_What is needed_: When you restate the entries that follow, keep every word exactly and drop the pictures.

(Saved entries)
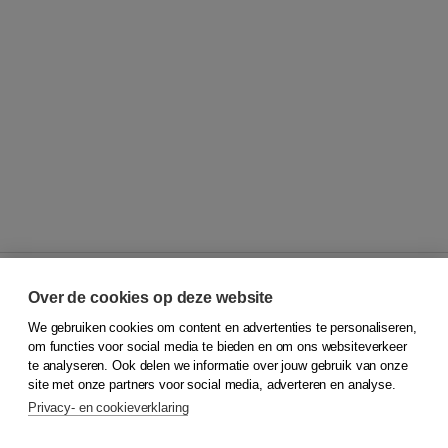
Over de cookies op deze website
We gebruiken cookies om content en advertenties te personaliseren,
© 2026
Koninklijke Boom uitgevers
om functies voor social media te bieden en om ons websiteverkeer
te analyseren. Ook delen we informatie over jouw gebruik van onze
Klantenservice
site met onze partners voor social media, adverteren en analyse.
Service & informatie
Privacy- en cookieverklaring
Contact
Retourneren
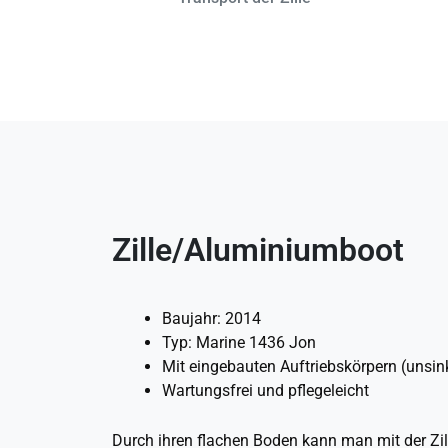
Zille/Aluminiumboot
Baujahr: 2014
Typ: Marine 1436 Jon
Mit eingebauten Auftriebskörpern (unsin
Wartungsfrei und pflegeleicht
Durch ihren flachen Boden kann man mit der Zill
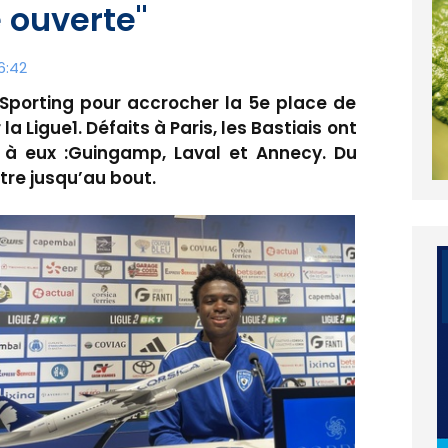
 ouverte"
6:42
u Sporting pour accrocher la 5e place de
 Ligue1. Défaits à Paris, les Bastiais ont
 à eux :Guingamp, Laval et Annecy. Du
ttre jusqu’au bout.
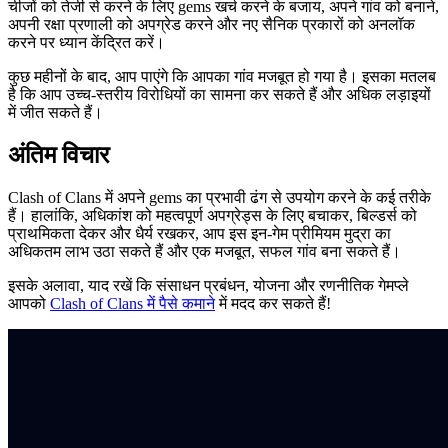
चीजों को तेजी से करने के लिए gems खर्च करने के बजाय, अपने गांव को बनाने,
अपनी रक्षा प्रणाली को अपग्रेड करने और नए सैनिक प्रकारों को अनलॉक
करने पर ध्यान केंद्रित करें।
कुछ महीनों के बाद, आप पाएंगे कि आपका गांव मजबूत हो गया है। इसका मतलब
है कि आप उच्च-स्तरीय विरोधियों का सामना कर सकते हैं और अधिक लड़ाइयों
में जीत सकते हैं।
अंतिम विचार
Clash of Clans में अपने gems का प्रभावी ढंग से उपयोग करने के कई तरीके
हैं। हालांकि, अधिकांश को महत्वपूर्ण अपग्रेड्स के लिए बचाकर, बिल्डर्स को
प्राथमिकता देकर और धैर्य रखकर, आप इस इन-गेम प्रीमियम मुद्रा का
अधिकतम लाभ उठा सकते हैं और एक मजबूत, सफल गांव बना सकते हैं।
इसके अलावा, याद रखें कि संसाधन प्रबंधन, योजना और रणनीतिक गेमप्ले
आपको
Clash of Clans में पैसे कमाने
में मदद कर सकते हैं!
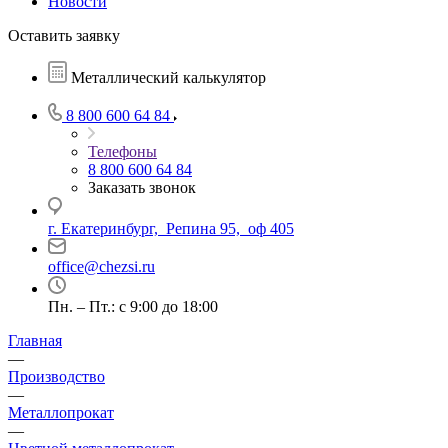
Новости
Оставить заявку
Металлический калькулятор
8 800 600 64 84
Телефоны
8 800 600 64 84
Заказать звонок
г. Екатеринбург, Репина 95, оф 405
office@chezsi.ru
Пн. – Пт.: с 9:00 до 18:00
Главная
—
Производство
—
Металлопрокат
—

_Written answer_:
Over de cookies op deze website
We gebruiken cookies om content en advertenties te personaliseren,
© 2026
Koninklijke Boom uitgevers
om functies voor social media te bieden en om ons websiteverkeer
te analyseren. Ook delen we informatie over jouw gebruik van onze
Klantenservice
site met onze partners voor social media, adverteren en analyse.
Service & informatie
Privacy- en cookieverklaring
Contact
Retourneren
Zille/Aluminiumboot
Baujahr: 2014
Typ: Marine 1436 Jon
Mit eingebauten Auftriebskörpern (unsin
Wartungsfrei und pflegeleicht
Durch ihren flachen Boden kann man mit der Zill
 ouverte"
6:42
u Sporting pour accrocher la 5e place de
 Ligue1. Défaits à Paris, les Bastiais ont
 à eux :Guingamp, Laval et Annecy. Du
ttre jusqu’au bout.
चीजों को तेजी से करने के लिए gems खर्च करने के बजाय, अपने गांव को बनाने,
अपनी रक्षा प्रणाली को अपग्रेड करने और नए सैनिक प्रकारों को अनलॉक
करने पर ध्यान केंद्रित करें।
कुछ महीनों के बाद, आप पाएंगे कि आपका गांव मजबूत हो गया है। इसका मतलब
है कि आप उच्च-स्तरीय विरोधियों का सामना कर सकते हैं और अधिक लड़ाइयों
में जीत सकते हैं।
अंतिम विचार
Clash of Clans में अपने gems का प्रभावी ढंग से उपयोग करने के कई तरीके
हैं। हालांकि, अधिकांश को महत्वपूर्ण अपग्रेड्स के लिए बचाकर, बिल्डर्स को
प्राथमिकता देकर और धैर्य रखकर, आप इस इन-गेम प्रीमियम मुद्रा का
अधिकतम लाभ उठा सकते हैं और एक मजबूत, सफल गांव बना सकते हैं।
इसके अलावा, याद रखें कि संसाधन प्रबंधन, योजना और रणनीतिक गेमप्ले
आपको
Clash of Clans में पैसे कमाने
में मदद कर सकते हैं!
Новости
Оставить заявку
Металлический калькулятор
8 800 600 64 84
Телефоны
8 800 600 64 84
Заказать звонок
г. Екатеринбург, Репина 95, оф 405
office@chezsi.ru
Пн. – Пт.: с 9:00 до 18:00
Главная
—
Производство
—
Металлопрокат
—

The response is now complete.